Task item
Please count the lines in the rows below that contain the string "True". Reply with the number only.

Source records
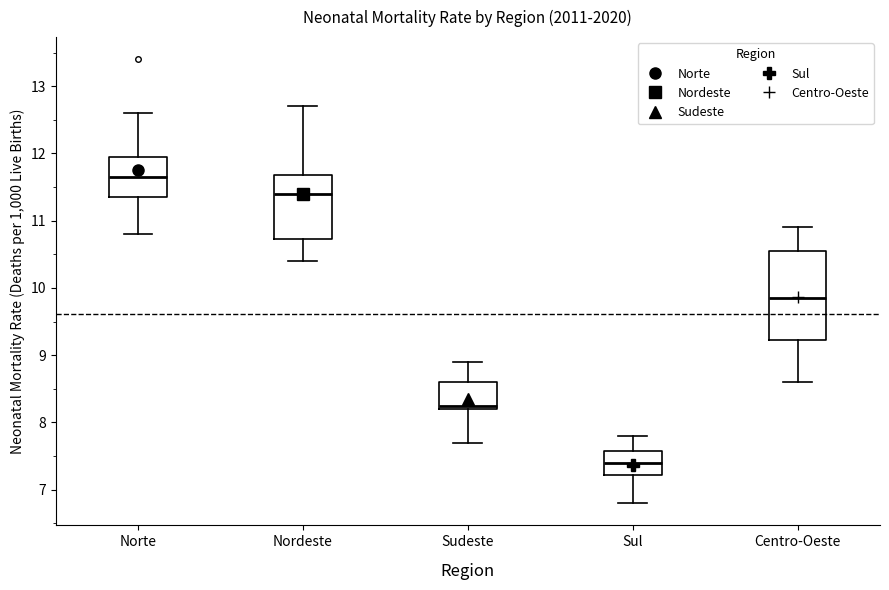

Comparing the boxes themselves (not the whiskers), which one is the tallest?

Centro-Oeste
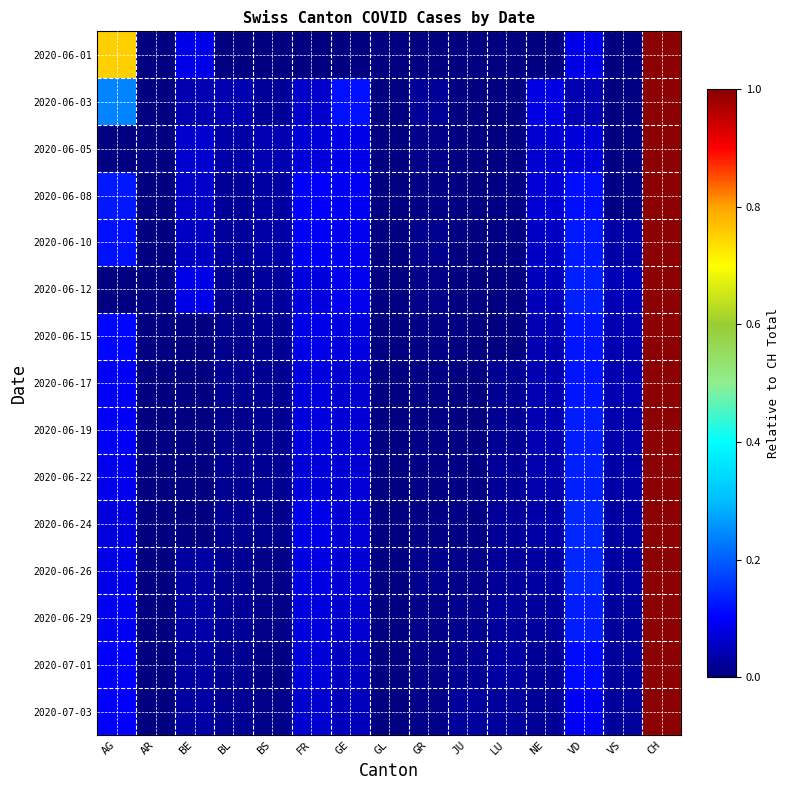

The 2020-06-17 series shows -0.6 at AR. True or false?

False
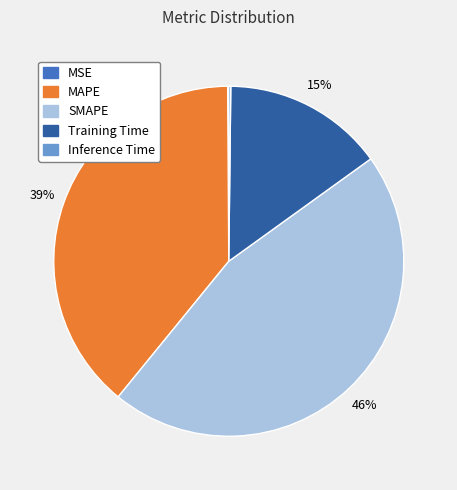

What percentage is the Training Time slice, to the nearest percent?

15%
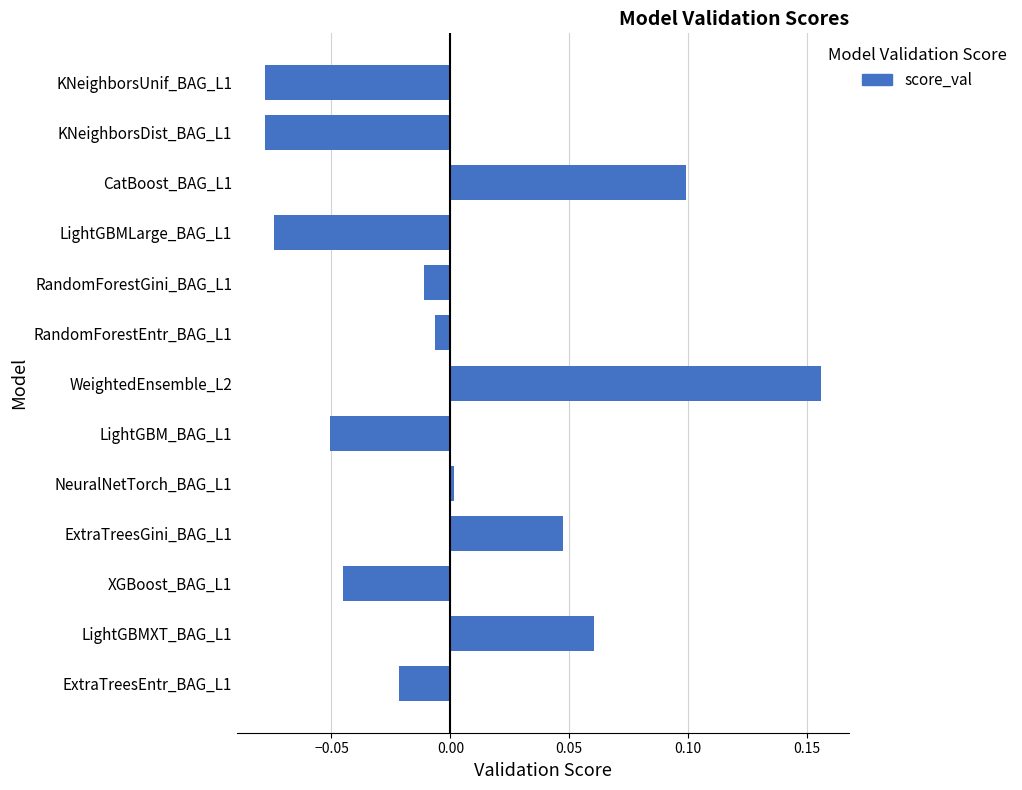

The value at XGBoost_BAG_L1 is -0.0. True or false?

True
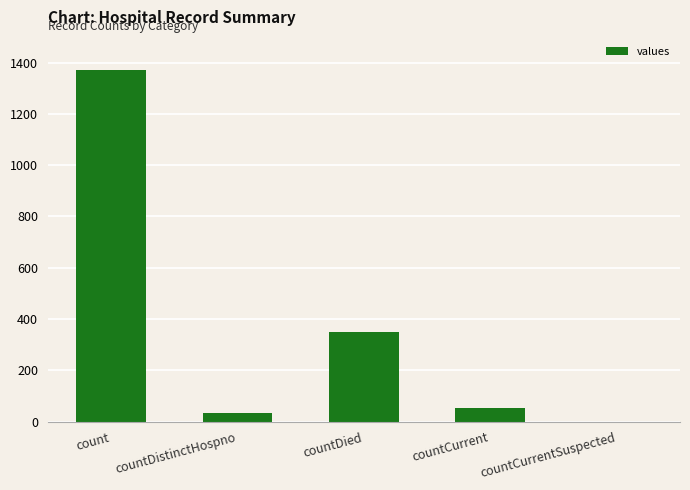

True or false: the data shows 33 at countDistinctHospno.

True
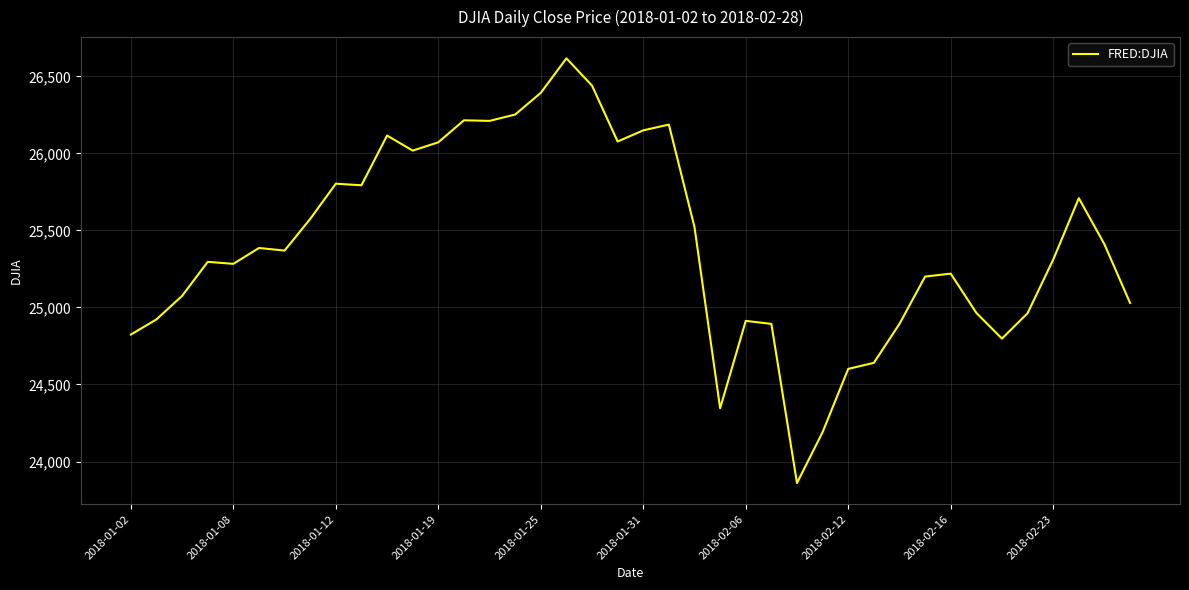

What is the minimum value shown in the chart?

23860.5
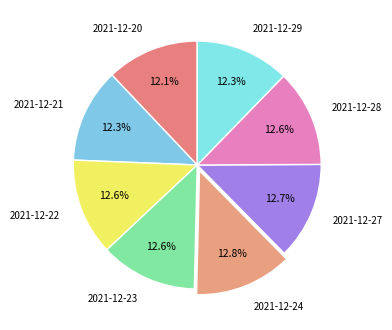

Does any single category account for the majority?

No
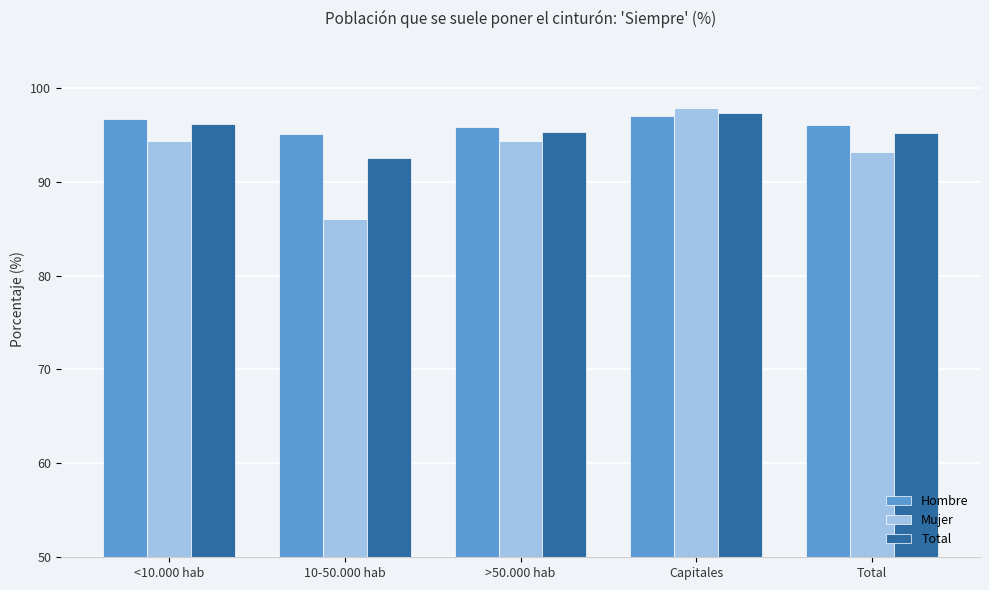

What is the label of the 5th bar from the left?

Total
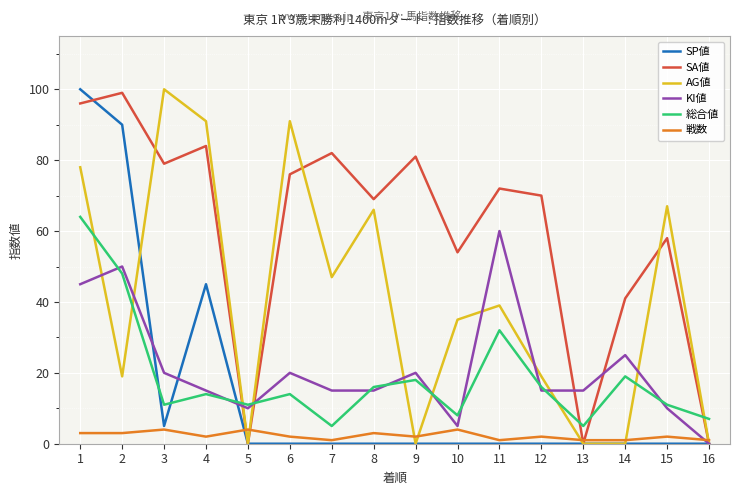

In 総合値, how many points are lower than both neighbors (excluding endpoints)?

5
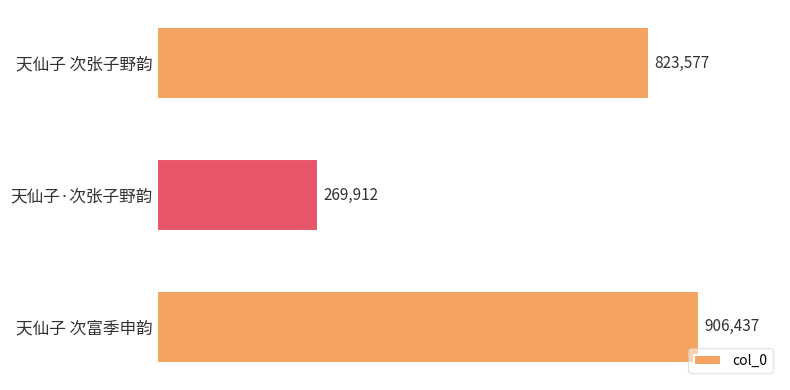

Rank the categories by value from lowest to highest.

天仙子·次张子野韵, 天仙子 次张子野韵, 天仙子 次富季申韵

Answer space
5